> _TASK_:
Count the lines in the records below that contain the word "https", and reply with only that number.
BEGIN MATERIAL SHOWN
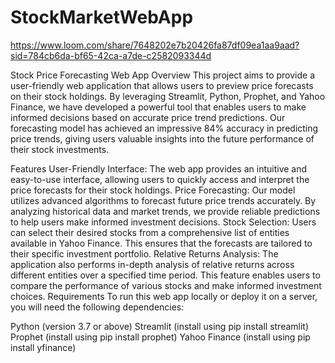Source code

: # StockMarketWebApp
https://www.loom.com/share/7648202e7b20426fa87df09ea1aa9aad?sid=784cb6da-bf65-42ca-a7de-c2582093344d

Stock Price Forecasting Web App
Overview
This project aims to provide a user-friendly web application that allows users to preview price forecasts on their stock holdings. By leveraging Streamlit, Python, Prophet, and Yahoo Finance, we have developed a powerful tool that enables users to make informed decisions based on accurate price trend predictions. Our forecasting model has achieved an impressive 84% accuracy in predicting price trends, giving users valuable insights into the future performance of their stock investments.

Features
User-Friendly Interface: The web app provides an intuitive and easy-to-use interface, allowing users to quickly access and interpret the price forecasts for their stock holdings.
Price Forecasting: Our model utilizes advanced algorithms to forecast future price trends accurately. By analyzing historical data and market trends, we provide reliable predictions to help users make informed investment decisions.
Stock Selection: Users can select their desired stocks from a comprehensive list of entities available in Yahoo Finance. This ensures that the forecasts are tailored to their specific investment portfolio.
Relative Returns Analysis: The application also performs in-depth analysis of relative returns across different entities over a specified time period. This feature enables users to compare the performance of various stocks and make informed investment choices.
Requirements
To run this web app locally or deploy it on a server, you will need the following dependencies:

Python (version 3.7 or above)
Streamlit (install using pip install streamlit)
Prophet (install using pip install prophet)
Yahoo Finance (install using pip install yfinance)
END MATERIAL SHOWN
BEGIN MATERIAL SHOWN
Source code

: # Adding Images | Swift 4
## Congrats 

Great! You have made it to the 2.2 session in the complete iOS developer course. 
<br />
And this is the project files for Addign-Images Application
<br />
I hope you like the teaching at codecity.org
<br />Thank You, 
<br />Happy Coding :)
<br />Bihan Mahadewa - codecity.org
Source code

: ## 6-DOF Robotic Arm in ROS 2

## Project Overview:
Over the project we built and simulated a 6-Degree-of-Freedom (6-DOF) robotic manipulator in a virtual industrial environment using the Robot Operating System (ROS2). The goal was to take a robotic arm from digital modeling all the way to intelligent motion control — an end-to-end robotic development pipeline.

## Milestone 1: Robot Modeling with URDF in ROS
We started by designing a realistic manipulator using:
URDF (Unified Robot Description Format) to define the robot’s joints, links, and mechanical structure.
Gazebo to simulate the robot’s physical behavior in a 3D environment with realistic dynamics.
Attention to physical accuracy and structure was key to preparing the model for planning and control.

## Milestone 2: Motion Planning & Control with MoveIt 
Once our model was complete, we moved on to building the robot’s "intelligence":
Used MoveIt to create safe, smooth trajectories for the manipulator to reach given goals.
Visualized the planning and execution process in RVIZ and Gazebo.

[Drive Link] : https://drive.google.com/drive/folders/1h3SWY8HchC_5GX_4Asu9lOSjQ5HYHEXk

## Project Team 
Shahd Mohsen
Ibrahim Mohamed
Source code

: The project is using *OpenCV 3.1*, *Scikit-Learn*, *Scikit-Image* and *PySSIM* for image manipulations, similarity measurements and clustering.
END MATERIAL SHOWN
> _EXPECTED ANSWER_:
2